=== TEXTE À LIRE ===
Interrompue par une mort prématurée, l’œuvre écrite de Walafrid n’est pas considérable. Elle nous le montre en relations amicales avec un bon nombre de personnalités de son temps : moines de Reichenau et de Saint-Gall, car les rapports étaient constants entre les deux abbayes ; amis ou hôtes volontaires ou forcés de Raban Maur à Fulda ; personnages ecclésiastiques ou laïques de la cour d’Aix-la-Chapelle. Il demeura obstinément fidèle à Louis le Débonnaire, à Judith et à leur fils à travers toutes les péripéties d’une politique agitée ; il fut le poète de Judith. Mais ce serait être injuste à son égard que de le prendre pour un poète de cour : ses vers témoignent d’une sincérité qui, pour nous, ajoute à leur intérêt historique le charme de l’accent personnel. Walafrid nous permet de rectifier dans une certain mesure l’idée très fâcheuse que les écrits de Pascase Radbert, écho des rancunes de Wala, nous donnent de la cour d’Aix-la-Chapelle, sous l’impératrice Judith. Pour le reste, Walafrid fait figure de disciple ; sous sa plume reviennent fréquemment les noms de ceux qui ont été ses maîtres à Reichenau : Erlebald qui fut abbé après Hatto, Wettin, Tatto, Grimald ; mais celui qui marqua le plus sur son orientation fut Raban Maur : l’œuvre exégétique et théologique de Walafrid est tout à fait dans le sillage de celle de Raban.

=== DONNÉES FOURNIES ===
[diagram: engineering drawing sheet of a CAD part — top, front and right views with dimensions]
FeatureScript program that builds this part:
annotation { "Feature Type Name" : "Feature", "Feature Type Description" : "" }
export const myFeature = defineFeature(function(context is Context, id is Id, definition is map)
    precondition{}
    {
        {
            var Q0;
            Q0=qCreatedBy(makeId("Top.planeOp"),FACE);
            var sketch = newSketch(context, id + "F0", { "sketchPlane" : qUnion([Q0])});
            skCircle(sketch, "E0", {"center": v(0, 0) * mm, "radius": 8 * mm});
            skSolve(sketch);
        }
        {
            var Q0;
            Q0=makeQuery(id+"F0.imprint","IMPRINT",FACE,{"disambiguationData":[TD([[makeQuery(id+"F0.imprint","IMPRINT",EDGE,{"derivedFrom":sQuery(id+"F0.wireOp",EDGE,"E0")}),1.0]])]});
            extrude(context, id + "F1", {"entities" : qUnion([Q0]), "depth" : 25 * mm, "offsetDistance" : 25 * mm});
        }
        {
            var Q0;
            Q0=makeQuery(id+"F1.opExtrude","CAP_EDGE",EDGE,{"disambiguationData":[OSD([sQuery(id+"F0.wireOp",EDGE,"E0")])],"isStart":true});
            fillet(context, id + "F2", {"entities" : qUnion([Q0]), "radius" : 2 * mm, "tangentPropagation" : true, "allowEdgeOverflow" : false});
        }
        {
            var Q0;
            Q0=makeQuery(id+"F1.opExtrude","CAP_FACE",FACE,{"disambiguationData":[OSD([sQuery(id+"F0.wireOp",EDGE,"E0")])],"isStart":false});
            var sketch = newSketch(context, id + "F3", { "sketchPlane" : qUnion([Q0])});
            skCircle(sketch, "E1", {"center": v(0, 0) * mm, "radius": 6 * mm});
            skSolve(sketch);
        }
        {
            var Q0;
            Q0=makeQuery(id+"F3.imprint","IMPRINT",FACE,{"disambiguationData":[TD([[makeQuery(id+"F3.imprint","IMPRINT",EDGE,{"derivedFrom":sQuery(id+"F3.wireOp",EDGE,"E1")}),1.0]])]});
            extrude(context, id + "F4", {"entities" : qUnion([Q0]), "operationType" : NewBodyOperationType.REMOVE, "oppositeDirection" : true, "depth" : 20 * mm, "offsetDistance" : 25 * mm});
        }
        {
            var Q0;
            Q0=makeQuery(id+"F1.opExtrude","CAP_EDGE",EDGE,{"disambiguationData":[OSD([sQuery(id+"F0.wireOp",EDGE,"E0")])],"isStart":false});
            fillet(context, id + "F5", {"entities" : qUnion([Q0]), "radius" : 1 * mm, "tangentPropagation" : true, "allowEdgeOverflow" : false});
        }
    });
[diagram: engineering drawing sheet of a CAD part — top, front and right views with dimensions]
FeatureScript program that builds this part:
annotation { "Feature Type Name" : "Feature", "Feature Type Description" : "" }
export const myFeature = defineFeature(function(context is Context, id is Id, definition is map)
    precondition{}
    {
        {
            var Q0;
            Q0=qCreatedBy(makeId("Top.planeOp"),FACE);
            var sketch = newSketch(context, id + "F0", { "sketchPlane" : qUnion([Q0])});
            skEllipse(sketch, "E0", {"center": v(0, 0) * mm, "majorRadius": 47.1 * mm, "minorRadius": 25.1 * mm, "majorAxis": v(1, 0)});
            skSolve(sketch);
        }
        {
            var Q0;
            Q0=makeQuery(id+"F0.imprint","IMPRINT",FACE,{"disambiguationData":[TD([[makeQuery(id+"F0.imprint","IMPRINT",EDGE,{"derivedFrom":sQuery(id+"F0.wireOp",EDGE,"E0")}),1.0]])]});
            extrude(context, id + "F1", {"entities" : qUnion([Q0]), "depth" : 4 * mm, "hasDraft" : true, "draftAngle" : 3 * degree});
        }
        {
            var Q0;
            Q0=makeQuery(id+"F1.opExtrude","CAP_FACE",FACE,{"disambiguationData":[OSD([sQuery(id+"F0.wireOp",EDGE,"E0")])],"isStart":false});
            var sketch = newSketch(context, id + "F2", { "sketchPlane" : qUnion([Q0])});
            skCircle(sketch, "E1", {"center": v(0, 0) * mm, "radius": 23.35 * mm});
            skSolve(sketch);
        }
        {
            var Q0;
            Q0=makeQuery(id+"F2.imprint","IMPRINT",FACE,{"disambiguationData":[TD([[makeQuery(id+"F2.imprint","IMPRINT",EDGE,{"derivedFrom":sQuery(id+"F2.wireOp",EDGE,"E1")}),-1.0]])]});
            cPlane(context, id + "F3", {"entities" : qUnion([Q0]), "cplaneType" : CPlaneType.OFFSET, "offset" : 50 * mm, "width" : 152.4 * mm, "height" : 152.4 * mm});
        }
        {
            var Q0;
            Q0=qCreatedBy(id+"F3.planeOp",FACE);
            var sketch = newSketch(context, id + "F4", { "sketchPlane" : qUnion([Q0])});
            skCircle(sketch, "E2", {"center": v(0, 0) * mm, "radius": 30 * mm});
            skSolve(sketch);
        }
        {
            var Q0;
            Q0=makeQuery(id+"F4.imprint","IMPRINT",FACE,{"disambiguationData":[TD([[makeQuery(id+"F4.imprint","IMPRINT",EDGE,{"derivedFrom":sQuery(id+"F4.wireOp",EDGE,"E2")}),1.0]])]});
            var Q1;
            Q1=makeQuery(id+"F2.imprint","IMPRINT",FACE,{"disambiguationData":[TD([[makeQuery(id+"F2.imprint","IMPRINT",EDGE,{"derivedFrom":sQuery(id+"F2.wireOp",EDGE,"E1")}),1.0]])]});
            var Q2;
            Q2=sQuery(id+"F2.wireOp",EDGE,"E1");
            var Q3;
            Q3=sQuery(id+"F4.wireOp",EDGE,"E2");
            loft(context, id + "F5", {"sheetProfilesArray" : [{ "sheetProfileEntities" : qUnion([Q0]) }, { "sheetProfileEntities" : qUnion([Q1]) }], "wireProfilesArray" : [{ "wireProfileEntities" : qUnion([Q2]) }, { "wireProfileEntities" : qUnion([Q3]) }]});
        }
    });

=== EXERCICES PROPOSÉS ===
A - Reproduisez mot pour mot l'intégralité du texte sur Walafrid.
B - Relevez toutes les lignes des enregistrements qui contiennent la chaîne « skCircle », en tenant compte de la casse.

=== CORRIGÉS DES EXERCICES ===
A -
Interrompue par une mort prématurée, l’œuvre écrite de Walafrid n’est pas considérable. Elle nous le montre en relations amicales avec un bon nombre de personnalités de son temps : moines de Reichenau et de Saint-Gall, car les rapports étaient constants entre les deux abbayes ; amis ou hôtes volontaires ou forcés de Raban Maur à Fulda ; personnages ecclésiastiques ou laïques de la cour d’Aix-la-Chapelle. Il demeura obstinément fidèle à Louis le Débonnaire, à Judith et à leur fils à travers toutes les péripéties d’une politique agitée ; il fut le poète de Judith. Mais ce serait être injuste à son égard que de le prendre pour un poète de cour : ses vers témoignent d’une sincérité qui, pour nous, ajoute à leur intérêt historique le charme de l’accent personnel. Walafrid nous permet de rectifier dans une certain mesure l’idée très fâcheuse que les écrits de Pascase Radbert, écho des rancunes de Wala, nous donnent de la cour d’Aix-la-Chapelle, sous l’impératrice Judith. Pour le reste, Walafrid fait figure de disciple ; sous sa plume reviennent fréquemment les noms de ceux qui ont été ses maîtres à Reichenau : Erlebald qui fut abbé après Hatto, Wettin, Tatto, Grimald ; mais celui qui marqua le plus sur son orientation fut Raban Maur : l’œuvre exégétique et théologique de Walafrid est tout à fait dans le sillage de celle de Raban.

B -
            skCircle(sketch, "E0", {"center": v(0, 0) * mm, "radius": 8 * mm});
            skCircle(sketch, "E1", {"center": v(0, 0) * mm, "radius": 6 * mm});
            skCircle(sketch, "E1", {"center": v(0, 0) * mm, "radius": 23.35 * mm});
            skCircle(sketch, "E2", {"center": v(0, 0) * mm, "radius": 30 * mm});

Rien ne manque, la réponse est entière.